This is the mail archive of the
gcc-patches@gcc.gnu.org
mailing list for the GCC project.
Re: Gcc 3.1 performance regressions with respect to 2.95.3
- From: law at redhat dot com
- To: David Edelsohn <dje at watson dot ibm dot com>
- Cc: Michael Matz <matzmich at cs dot tu-berlin dot de>, gcc-patches at gcc dot gnu dot org
- Date: Mon, 25 Mar 2002 21:31:29 -0700
- Subject: Re: Gcc 3.1 performance regressions with respect to 2.95.3
- Reply-to: law at redhat dot com
In message <200203252318.SAA27178@makai.watson.ibm.com>, David Edelsohn
writes:
> >>>>> Jeff Law writes:
> The dependence code computes the correct dependence relationship,
Right. Without it the clobbers could move to a point after the use/set,
which would generate incorrect code.
> but all of the register pressure code in the final version of the Haifa
> Scheduler deliverable from IBM is not present in the FSF tree.
Err, the register pressure code from IBM Haifa was junk. I know because I
sat down and evaluated the later drops. It was total junk.
> The main affect on the scheduler moving the clobbers far away from
> the use/def sites is the issue rate.
So that's were we need to concentrate our focus.
When we schedule a clobber, we should not decrement can_issue_more for
the current cycle.
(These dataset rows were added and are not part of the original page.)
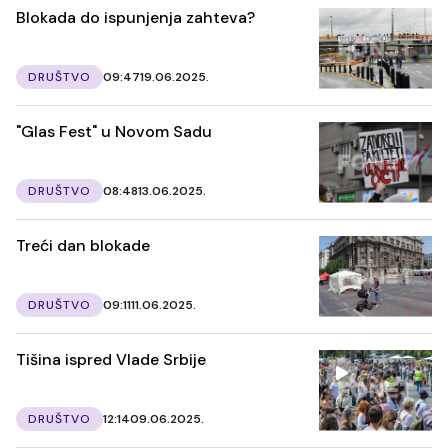
Blokada do ispunjenja zahteva?
DRUŠTVO
09:47
19.06.2025.
"Glas Fest" u Novom Sadu
DRUŠTVO
08:48
13.06.2025.
Treći dan blokade
DRUŠTVO
09:11
11.06.2025.
Tišina ispred Vlade Srbije
DRUŠTVO
12:14
09.06.2025.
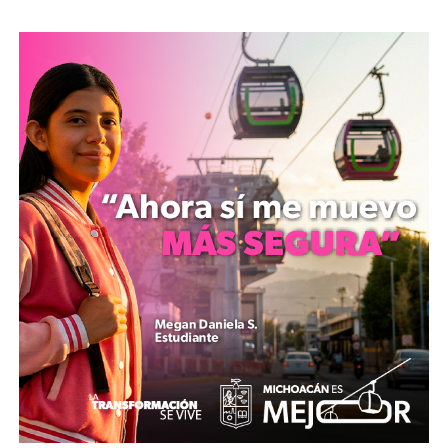
El organismo estatal señaló que la legislación vigente
faculta a los empleados para acceder a la información
del reparto, por lo que los patrones están obligados a
proporcionar una copia de la declaración anual y del
proyecto de distribución para que se pueda verificar la
exactitud de los montos.
El director general del CCL, Andrés Medina Guzmán,
declaró que el conocimiento de estos plazos permite a
los trabajadores ejercer el derecho de forma oportuna.
El funcionario añadió que la dependencia ofrece
asesoría legal sin costo para resolver dudas o atender
irregularidades sobre esta prestación.
Finalmente, la institución convocó a los trabajadores
que detecten incumplimientos en los periodos
establecidos a acudir a las sedes del Centro de
Conciliación Laboral, cuyas ubicaciones están
disponibles en su sitio web oficial.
Additionally, any instructions which have their final
dependency resolved due to issuance of the clobber should go into the
ready queue with a cost independent of the anti dependency relative to
the clobber. [ And priority computation should ignore clobbers. ]
I believe if you do those things your problem will be solved.
> IMHO, no-unit should not be counted against the issue rate and
> some other mechanism needs to keep those instructions from issuing early.
Possibly. Though that may have other undesirable effects depending on how
the machine description works. Instead I would make the special handling
dependent on PATTERN (insn) == CLOBBER.